Rund 948.000 syrische Staatsangehörige leben laut Ausländerzentralregister in Deutschland (Stand: Ende September 2025). Zwischen 2016 und 2024 haben außerdem rund 244.000 syrische Staatsbürger*innen den deutschen Pass erhalten.
Nach dem Sturz des Assad-Regimes vor knapp einem Jahr wird in Deutschland derzeit intensiv darüber diskutiert, ob und wann Syrer*innen zurück in ihre Heimat gehen sollten. In einem Online-Pressegespräch des Mediendienst Integration sprachen Wissenschaftler*innen und Vertreter*innen der syrischen Zivilgesellschaft darüber, wie sich Syrer*innen in Deutschland engagieren – und welche Perspektiven sich ihnen für die Zukunft bieten.
Dr. Nora Ragab – Migrationsforscherin mit Schwerpunkt Diaspora-Mobilisierung
„Viele Syrer haben hier seit zehn Jahren sehr viel Zeit und Ressourcen investiert, um sich in Deutschland ein neues Leben aufzubauen. Eine Rückkehr nach Syrien wäre ein Bruch in ihrer Biografie. Über ein Drittel der Syrerinnen und Syrer sind außerdem Kinder und Jugendliche unter 18 Jahren. Es gibt also eine Generation, die komplett in Deutschland sozialisiert ist."

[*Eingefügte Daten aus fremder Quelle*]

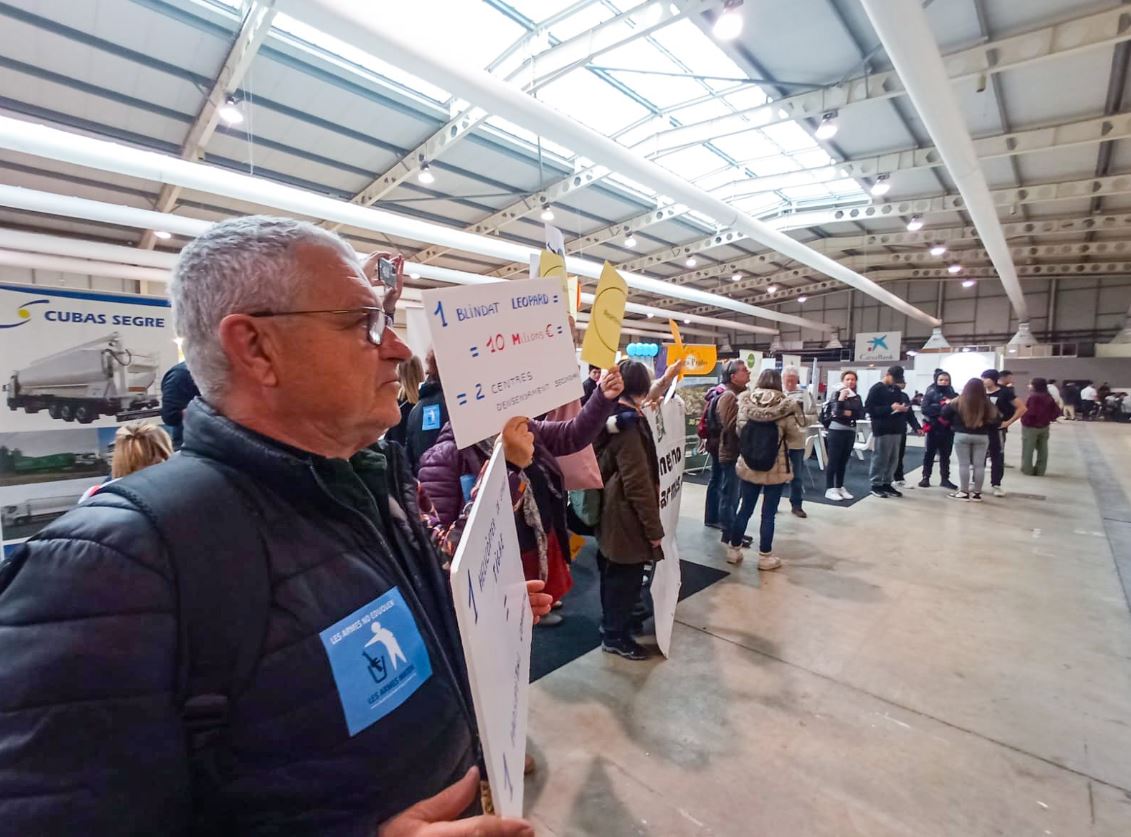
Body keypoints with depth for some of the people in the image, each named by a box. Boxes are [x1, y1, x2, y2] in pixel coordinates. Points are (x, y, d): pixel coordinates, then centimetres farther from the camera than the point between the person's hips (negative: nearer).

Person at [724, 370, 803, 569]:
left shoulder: (745, 403, -7)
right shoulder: (785, 407, -13)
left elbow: (738, 431, 3)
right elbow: (798, 439, -6)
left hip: (748, 467, 3)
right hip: (776, 470, -3)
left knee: (745, 509, 15)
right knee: (768, 514, 8)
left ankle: (733, 550, 25)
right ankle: (765, 557, 20)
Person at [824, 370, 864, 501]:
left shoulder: (857, 397, 11)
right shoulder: (836, 393, -5)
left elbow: (861, 414, 2)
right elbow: (836, 411, -17)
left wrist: (849, 413, -10)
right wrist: (841, 398, -20)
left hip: (851, 431, 5)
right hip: (836, 430, -5)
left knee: (843, 461, 10)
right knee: (833, 461, -3)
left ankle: (840, 487, 19)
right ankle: (830, 489, 0)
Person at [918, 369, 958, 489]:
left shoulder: (953, 394, 5)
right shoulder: (930, 393, -2)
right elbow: (925, 409, -14)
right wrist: (943, 406, -21)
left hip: (948, 429, 3)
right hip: (934, 428, -2)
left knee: (946, 455, 11)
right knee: (929, 453, 7)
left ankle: (945, 479, 20)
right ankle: (925, 477, 16)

„Man fängt in Syrien auch nicht dort an, wo man aufgehört hat. Das Familienhaus ist nicht mehr da. Die wirtschaftliche Situation ist schwierig. Es gibt noch Gewalt an verschiedenen Orten. Diese ganze Diskussion missachtet die Anstrengungen vieler Syrerinnen und Syrer, hier anzukommen und ein Teil der Gesellschaft zu werden."

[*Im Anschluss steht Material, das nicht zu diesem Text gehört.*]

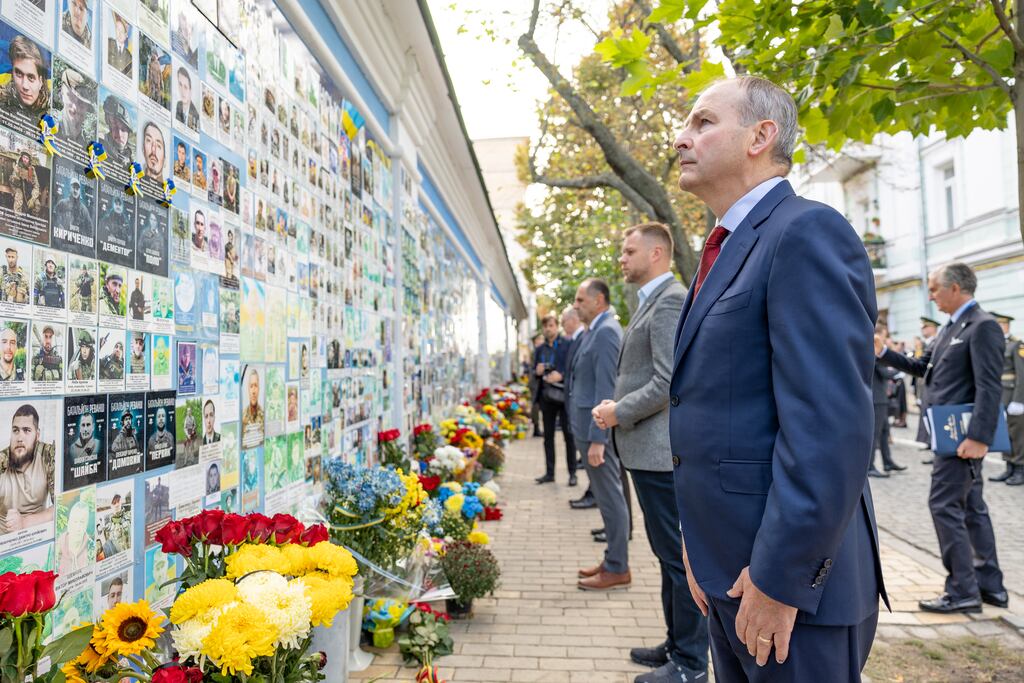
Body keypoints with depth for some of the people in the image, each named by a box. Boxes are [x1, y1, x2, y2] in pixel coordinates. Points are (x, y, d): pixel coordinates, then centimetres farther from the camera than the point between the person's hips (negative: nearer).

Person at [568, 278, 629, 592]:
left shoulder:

Karoline Popp – Wissenschaftliche Mitarbeiterin beim Sachverständigenrat für Integration und Migration (SVR), Autorin von „Diaspora und mehr"
„Das Risiko ist sehr hoch, dass unter der aktuellen Debatte vor allem die Personen leiden, die sich gesellschaftlich engagieren und auch einen starken Beteiligungswillen haben. Das politische Klima geht nicht spurlos an der syrischen Community vorbei. Das sorgt für viel Verunsicherung. Viele haben inzwischen das Gefühl, dass, egal wie sehr sie sich anstrengen, sie nie ganz dazugehören werden – selbst wenn sie einen deutschen Pass haben."
„Das mag überraschend klingen, aber die Einbürgerung ist ein wichtiges Instrument, um Syrerinnen und Syrern die Möglichkeit zu geben, zurück in ihre Heimat zu gehen. Personen, die einen deutschen Pass haben, fühlen sich sicherer dabei, das Land zu verlassen. Sie können also zurück nach Syrien reisen und sich am Wiederaufbau des Landes beteiligen – ohne die Angst, dass der Weg zurück versperrt ist."
Nahla Osman – Rechtsanwältin, Vorsitzende des Verbands deutsch-syrischer Hilfsvereine e.V.
„Es gibt schon Kinder, die fragen: Mama, fahren wir jetzt zurück nach Syrien? Viele Eltern berichteten in letzter Zeit, dass die Debatte über Rückkehrpläne und mögliche Abschiebungen auf deutschen Schulhöfen angekommen ist."
„Wir haben leider vermehrt gehört, dass den Kindern gesagt wird: Du bist doch Syrerin, geh zurück. Viele Kinder trauen sich dann gar nicht mehr, arabisch zu reden. Aber wir haben auf der anderen Seite auch ganz viele Nachbarn, Initiativen, Vereine, die sagen: Ihr seid ein Teil von Deutschland, wir stehen hinter euch."